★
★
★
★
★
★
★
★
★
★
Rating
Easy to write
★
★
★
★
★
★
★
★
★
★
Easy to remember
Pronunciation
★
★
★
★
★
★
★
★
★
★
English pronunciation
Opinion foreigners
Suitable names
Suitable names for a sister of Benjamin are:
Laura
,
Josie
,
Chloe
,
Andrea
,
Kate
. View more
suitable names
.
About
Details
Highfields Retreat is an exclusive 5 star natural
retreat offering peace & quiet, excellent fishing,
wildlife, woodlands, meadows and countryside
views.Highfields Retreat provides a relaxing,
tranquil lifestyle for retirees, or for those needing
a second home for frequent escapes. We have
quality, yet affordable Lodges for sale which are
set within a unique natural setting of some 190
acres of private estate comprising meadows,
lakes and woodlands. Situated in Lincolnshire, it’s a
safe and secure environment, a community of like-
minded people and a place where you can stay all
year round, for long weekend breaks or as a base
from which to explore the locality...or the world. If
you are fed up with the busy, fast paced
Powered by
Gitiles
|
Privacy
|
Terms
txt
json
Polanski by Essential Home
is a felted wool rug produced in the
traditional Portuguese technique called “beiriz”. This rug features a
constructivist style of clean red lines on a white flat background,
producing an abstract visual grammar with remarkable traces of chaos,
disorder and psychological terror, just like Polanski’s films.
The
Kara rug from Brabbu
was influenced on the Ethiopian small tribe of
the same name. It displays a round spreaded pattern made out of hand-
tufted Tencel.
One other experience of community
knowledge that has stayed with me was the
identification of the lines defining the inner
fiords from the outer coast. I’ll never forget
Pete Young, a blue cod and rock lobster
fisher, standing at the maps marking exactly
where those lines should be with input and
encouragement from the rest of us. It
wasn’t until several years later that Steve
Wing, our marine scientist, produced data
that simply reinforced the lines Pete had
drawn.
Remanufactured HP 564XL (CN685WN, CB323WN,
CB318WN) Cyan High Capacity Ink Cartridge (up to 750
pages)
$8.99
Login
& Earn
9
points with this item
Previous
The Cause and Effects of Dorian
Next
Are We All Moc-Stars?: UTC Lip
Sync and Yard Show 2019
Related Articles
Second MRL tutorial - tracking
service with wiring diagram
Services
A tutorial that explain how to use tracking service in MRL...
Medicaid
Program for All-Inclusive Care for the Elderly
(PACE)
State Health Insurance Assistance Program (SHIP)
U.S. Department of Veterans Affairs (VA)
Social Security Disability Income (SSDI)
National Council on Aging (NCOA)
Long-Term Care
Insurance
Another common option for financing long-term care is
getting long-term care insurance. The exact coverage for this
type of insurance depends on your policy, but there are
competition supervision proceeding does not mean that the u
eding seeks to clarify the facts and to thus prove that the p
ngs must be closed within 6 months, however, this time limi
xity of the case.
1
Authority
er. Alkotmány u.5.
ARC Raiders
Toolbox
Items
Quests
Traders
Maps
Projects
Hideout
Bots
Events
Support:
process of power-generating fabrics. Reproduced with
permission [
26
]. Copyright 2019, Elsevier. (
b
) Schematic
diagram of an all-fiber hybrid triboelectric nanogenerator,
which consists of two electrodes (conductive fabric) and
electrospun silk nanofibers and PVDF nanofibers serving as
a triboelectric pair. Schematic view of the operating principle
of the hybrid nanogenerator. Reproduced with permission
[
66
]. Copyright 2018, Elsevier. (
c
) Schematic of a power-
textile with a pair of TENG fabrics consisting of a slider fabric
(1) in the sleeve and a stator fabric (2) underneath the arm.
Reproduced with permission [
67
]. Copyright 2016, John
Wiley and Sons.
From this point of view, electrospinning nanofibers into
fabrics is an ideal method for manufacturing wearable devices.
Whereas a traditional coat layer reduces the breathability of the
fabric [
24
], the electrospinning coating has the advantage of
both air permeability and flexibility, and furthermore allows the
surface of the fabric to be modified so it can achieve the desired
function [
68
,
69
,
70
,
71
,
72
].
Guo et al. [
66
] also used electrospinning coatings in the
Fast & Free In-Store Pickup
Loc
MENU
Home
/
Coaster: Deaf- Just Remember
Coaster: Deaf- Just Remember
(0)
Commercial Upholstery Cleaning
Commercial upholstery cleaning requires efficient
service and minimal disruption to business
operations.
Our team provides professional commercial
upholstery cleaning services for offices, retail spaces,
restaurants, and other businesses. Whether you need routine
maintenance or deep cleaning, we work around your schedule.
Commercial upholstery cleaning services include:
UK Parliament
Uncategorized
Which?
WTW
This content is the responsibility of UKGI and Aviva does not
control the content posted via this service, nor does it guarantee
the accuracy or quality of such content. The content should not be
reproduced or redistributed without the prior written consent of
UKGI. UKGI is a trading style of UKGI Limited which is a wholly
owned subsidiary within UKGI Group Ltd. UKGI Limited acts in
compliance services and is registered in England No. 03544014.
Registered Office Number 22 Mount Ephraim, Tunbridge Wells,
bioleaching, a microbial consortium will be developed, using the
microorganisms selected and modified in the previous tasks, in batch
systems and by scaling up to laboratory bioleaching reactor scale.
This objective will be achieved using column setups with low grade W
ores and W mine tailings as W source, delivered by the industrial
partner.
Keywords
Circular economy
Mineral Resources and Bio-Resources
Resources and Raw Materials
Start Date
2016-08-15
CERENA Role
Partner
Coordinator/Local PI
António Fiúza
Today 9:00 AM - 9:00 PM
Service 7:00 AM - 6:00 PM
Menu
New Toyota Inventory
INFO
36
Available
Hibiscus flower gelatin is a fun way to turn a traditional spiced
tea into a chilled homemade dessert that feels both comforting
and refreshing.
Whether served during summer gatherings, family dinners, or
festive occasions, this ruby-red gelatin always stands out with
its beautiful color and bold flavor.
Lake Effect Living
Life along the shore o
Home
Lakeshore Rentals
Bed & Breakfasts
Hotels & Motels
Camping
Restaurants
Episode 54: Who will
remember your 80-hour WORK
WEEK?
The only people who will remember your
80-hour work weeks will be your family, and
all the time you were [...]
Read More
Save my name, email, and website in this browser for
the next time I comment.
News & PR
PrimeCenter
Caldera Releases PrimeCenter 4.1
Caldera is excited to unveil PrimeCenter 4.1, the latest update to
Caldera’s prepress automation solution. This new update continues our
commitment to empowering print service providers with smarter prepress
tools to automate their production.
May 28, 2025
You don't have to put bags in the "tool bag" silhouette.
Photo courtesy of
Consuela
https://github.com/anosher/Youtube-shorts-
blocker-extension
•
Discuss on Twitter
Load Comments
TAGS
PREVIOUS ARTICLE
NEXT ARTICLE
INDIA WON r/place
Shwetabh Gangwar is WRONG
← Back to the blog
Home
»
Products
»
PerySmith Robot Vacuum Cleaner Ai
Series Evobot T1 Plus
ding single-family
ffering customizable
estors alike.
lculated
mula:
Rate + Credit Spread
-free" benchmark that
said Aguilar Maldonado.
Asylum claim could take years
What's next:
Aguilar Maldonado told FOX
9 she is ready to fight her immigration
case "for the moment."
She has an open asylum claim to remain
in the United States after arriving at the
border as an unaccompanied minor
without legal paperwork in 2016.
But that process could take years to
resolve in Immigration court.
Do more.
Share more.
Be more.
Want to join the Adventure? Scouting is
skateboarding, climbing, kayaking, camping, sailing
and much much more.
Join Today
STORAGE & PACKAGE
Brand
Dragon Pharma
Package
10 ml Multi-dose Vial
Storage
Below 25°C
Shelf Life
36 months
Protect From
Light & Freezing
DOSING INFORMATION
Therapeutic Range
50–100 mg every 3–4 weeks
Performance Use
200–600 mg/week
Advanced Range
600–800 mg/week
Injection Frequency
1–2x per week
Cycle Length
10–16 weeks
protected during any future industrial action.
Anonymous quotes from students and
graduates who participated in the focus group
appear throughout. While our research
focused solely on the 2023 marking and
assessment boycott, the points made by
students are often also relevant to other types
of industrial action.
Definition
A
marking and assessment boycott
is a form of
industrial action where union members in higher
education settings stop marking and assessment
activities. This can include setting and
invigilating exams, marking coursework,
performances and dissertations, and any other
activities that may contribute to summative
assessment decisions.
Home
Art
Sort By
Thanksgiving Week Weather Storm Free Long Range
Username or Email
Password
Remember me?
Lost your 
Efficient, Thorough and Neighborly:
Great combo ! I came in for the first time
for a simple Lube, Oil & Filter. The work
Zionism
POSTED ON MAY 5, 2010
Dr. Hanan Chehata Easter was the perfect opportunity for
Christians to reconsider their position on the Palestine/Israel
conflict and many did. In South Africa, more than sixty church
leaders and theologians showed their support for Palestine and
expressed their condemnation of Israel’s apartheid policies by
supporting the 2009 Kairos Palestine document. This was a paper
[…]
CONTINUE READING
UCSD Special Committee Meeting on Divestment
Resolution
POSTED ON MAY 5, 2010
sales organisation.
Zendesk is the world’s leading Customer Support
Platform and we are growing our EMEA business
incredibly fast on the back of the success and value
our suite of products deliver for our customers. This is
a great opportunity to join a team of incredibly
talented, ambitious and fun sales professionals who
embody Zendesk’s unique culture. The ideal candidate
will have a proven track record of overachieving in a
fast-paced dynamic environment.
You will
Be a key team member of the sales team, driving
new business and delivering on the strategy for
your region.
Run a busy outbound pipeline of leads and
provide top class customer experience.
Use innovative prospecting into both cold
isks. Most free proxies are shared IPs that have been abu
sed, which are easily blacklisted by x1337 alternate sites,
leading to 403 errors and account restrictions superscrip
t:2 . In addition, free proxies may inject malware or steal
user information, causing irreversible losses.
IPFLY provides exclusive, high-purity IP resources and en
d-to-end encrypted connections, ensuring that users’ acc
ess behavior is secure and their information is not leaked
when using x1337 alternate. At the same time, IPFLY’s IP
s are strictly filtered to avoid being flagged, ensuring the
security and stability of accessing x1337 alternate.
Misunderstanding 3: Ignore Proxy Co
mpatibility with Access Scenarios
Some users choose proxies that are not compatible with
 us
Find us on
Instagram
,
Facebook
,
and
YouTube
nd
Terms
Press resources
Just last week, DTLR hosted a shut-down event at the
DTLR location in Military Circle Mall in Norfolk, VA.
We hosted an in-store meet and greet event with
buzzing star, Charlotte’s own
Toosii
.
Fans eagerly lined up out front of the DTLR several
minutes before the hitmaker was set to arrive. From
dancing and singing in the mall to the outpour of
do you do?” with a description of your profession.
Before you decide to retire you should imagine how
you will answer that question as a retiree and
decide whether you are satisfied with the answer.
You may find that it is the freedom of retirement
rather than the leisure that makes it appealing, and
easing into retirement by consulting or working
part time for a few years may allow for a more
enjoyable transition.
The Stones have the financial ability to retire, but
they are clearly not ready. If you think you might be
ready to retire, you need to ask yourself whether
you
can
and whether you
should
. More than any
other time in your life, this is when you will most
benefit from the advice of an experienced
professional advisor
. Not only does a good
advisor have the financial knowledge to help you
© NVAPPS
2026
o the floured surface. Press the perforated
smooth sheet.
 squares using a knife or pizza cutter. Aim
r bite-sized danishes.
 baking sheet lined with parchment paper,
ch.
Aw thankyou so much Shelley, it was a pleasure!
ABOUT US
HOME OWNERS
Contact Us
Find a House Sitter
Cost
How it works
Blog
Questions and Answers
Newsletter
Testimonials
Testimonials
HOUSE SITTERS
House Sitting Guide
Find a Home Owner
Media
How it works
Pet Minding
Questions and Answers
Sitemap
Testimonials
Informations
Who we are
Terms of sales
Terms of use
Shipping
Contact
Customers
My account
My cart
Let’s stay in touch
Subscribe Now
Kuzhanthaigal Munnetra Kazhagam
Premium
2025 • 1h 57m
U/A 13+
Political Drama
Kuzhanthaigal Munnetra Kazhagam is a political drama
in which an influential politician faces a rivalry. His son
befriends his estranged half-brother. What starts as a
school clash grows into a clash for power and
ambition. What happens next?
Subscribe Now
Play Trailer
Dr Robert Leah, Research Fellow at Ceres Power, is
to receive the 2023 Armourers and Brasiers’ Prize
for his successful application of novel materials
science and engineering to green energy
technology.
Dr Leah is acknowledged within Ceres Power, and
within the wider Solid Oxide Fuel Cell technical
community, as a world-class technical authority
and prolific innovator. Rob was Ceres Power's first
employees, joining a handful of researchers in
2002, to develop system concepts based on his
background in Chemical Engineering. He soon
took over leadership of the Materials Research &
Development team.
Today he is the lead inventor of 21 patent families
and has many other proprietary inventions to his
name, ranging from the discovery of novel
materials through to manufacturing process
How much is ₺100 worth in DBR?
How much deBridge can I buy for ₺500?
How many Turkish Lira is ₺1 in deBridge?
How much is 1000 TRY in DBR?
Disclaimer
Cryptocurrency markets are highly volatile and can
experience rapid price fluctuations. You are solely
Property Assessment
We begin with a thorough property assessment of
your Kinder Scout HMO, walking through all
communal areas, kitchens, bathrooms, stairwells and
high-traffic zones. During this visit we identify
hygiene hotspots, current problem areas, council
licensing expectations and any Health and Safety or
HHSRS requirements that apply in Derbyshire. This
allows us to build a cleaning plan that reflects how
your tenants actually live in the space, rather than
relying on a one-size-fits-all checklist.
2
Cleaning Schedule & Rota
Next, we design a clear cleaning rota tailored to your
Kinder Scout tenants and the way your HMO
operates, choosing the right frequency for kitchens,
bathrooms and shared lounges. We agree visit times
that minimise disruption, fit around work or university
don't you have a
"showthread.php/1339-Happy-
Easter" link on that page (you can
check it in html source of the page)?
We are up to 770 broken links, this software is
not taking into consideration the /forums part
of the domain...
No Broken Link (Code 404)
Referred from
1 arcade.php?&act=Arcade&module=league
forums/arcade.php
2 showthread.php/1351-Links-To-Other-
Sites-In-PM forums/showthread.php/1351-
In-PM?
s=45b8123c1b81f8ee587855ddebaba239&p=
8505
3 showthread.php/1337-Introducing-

● ● ● ● ●

What to produce = "advisor" is the string to look for; please copy every line of the records above where it appears.

Result below =
professional advisor
advisor have the financial knowledge to help you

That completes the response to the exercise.